◆ **EXERCISE REQUIREMENTS**:
[1] Could you update the part of the passage on inspiration that opens with the words containing "But there is" and closes with "Friends of Art.", giving it again with "cafés" replaced by "restaurants"?
[2] What follows next in the passage on inspiration, picking up where it stops?

◆ **TEXT TO READ**:
begin

In a sentiment that echoes and adds dimension to Picasso’s famous proclamation that every child is an artist, Martin considers how our relationship with inspiration evolves over the course of a lifetime:

“Young children have more time in which they are untroubled than adults. They have therefore more inspirations than adults. The moments of inspiration added together make what we refer to as sensibility — defined in the dictionary as “response to higher feelings.” The development of sensibility is the most important thing for children and adults alike, but is much more possible for children.”

But inspiration, Martin argues, cannot be controlled or willed — it can only be surrendered to. She illustrates this by way of the child:

“What is the experience of the small child in the dirt? He suddenly feels happy, rolls in the dirt probably, feels free, laughs and runs and falls. His face is shining… “The light was extraordinary, the feeling was extraordinary” is the way in which many adults describe moments of inspiration. Although they have had them all their lives they never really recall them and are always taken by surprise. Adults are very busy, taught to run all the time. You cannot run and be very aware of your inspirations.”

It’s a sentiment that pierces our modern condition and calls Kierkegaard to mind — as he contemplated our greatest source of unhappiness more than a century earlier, the Danish philosopher lamented: “Of all ridiculous things the most ridiculous seems to me, to be busy — to be a man who is brisk about his food and his work.” To counter this ridiculousness, Martin urges artists to create a sanctuary for inspiration — a space devoid of busyness and dedicated to unburdened clarity of mind, with “no telephone,” where one is “to be disturbed only if the house is burning.” A century and a half after Delacroix admonished against social distractions in creative work, she counsels aspiring artists:

“A studio is not a place in which to talk to friends. You will hate your friends if they destroy the atmosphere of your studio. As an artist you will have to try and live with inspiration. You are not like the little boy in the dirt free and open. The whole world which you now know intrudes. It is almost hopeless to expect clarity of mind. It is hopeless if your studio atmosphere cannot be preserved.”

But there is one kind of person who should be allowed, even invited, into the artist’s studio — the kind that calls to mind Patti Smith’s notion of those who magnify your spirit. Martin writes:

“There are some people to be allowed into the studio, however, who will not destroy the atmosphere but will bring encouragement and who are an absolute necessity in the field of art. They are not personal friends. Personal friends are a different thing entirely and should be met in cafés. They are Friends of Art.

end

◆ **DATA PROVIDED**:
begin

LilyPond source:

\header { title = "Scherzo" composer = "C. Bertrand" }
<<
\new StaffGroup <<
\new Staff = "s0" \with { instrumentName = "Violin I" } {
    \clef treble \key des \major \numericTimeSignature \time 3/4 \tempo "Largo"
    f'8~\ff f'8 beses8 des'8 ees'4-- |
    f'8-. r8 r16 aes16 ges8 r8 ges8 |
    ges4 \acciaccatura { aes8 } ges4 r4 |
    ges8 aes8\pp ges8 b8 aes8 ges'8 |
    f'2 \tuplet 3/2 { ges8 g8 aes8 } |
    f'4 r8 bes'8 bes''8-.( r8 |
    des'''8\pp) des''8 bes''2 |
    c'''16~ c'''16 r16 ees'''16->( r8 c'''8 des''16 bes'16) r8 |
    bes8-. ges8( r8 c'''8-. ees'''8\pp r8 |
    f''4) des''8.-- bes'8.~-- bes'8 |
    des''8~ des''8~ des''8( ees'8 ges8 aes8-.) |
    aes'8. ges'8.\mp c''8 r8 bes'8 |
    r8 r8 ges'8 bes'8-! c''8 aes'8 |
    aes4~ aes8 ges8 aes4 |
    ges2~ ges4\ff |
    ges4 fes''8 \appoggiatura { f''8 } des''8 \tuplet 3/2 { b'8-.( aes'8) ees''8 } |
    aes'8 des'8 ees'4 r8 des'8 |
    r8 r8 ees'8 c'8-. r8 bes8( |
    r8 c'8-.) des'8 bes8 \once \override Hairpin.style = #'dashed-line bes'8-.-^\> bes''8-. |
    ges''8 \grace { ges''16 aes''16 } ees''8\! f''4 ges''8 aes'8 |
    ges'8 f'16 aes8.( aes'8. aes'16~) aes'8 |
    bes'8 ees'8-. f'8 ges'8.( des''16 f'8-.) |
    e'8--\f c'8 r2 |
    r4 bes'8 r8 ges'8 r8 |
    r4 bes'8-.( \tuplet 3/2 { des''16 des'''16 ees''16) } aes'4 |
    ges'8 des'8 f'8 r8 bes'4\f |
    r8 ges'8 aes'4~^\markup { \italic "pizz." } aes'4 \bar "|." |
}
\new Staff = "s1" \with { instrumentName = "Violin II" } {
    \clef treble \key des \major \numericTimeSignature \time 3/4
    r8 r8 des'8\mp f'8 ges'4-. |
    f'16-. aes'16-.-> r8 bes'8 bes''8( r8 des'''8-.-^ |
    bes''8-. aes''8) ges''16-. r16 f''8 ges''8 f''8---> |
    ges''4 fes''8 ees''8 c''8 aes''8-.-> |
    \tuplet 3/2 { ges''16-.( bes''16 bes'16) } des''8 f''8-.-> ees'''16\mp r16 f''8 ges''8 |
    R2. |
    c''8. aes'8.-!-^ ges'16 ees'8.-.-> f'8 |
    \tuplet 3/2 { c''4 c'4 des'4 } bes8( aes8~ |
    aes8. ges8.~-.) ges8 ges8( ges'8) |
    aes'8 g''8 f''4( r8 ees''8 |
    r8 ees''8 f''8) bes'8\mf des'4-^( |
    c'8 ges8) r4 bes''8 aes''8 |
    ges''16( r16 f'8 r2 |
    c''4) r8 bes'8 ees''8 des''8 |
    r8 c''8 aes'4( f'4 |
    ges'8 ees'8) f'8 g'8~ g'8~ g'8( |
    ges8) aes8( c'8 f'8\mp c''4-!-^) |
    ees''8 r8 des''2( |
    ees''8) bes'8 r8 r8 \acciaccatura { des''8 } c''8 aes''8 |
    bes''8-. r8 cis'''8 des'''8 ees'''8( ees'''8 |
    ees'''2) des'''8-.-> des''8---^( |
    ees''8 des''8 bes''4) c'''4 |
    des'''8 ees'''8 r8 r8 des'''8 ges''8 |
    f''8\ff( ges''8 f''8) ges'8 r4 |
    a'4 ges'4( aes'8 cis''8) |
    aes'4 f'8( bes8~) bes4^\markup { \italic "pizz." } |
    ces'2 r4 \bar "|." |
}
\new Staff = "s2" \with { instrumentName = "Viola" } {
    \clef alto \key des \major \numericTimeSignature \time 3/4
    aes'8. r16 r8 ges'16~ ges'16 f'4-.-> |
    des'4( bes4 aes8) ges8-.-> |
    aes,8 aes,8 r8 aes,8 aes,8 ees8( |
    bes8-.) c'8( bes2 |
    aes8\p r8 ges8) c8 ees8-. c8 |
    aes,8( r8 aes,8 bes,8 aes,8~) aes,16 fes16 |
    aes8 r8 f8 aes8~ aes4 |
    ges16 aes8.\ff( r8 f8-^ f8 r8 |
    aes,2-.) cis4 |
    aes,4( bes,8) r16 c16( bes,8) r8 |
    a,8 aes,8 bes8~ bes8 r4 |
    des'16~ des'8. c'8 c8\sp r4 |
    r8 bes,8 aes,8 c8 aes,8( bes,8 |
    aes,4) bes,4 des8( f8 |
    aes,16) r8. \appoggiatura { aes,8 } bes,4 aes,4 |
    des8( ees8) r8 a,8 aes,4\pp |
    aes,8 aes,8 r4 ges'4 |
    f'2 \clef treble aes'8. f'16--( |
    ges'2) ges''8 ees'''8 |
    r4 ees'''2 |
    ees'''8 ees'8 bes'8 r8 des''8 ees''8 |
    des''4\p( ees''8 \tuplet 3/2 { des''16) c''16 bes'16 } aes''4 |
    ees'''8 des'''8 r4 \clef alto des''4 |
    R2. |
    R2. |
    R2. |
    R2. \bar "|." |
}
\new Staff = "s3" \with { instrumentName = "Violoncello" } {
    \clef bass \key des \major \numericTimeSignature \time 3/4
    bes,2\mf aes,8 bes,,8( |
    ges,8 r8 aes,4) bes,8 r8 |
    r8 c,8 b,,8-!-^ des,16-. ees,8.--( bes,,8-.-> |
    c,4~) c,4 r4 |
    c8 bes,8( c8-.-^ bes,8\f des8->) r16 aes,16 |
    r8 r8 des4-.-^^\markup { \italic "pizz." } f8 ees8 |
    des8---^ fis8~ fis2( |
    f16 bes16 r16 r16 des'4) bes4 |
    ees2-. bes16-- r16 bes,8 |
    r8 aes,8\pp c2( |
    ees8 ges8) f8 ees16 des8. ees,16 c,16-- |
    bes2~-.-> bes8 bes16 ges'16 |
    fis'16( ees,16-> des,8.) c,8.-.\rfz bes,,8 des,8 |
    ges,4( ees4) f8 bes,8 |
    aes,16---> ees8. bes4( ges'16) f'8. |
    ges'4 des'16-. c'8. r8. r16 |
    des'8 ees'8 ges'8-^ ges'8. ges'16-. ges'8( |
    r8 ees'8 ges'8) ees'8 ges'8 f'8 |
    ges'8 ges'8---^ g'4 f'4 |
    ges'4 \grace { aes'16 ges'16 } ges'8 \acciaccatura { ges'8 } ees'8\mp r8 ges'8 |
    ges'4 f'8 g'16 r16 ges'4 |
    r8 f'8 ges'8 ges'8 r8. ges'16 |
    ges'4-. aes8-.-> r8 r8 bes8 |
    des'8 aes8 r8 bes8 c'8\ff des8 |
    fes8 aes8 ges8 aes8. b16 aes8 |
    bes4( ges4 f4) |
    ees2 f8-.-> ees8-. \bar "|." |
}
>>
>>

end

◆ **RESPONSES IN ORDER**:
[1]
But there is one kind of person who should be allowed, even invited, into the artist’s studio — the kind that calls to mind Patti Smith’s notion of those who magnify your spirit. Martin writes:

“There are some people to be allowed into the studio, however, who will not destroy the atmosphere but will bring encouragement and who are an absolute necessity in the field of art. They are not personal friends. Personal friends are a different thing entirely and should be met in restaurants. They are Friends of Art.

[2]
Friends of art are people with very highly developed sensibilities whose inspiration leads them to devote their lives to the promotion of art work and to bringing it before the public.”

Such “friends of art,” Martin argues, bring with them a highly attuned intuition — intuition being, of course, merely the accretion of experience-encoded discernment — which can help guide the artist closer to his or her own truth:

“When they come to see the work it is not to judge it but to enjoy it… When these friends of art come to your studio they should be treated as honored guests, otherwise you will destroy the atmosphere of your studio yourself. If you are not ready to do this, be sure to wait till you are ready. The premature showing of work when you are perhaps struggling and even fighting is an unnecessary suffering. You will know when you are really ready.”

Because the studio should be a sacred space for the untroubled mind, Martin recommends avoiding physical clutter in order to prevent mental clutter:

“You must clean and arrange your studio in a way that will forward a quiet state of mind. This cautious care of atmosphere is really needed to show respect for the work. Respect for art work and everything connected with it, one’s own and that of everyone else, must be maintained and forwarded. No disrespect, carelessness or ego [and] selfishness must be allowed to interfere if it can be prevented. Indifference and antagonism are easily detected — you should take such people out immediately. Just turning the paintings to the wall is not enough. You yourself should not go to your studio in an indifferent or fighting mood.”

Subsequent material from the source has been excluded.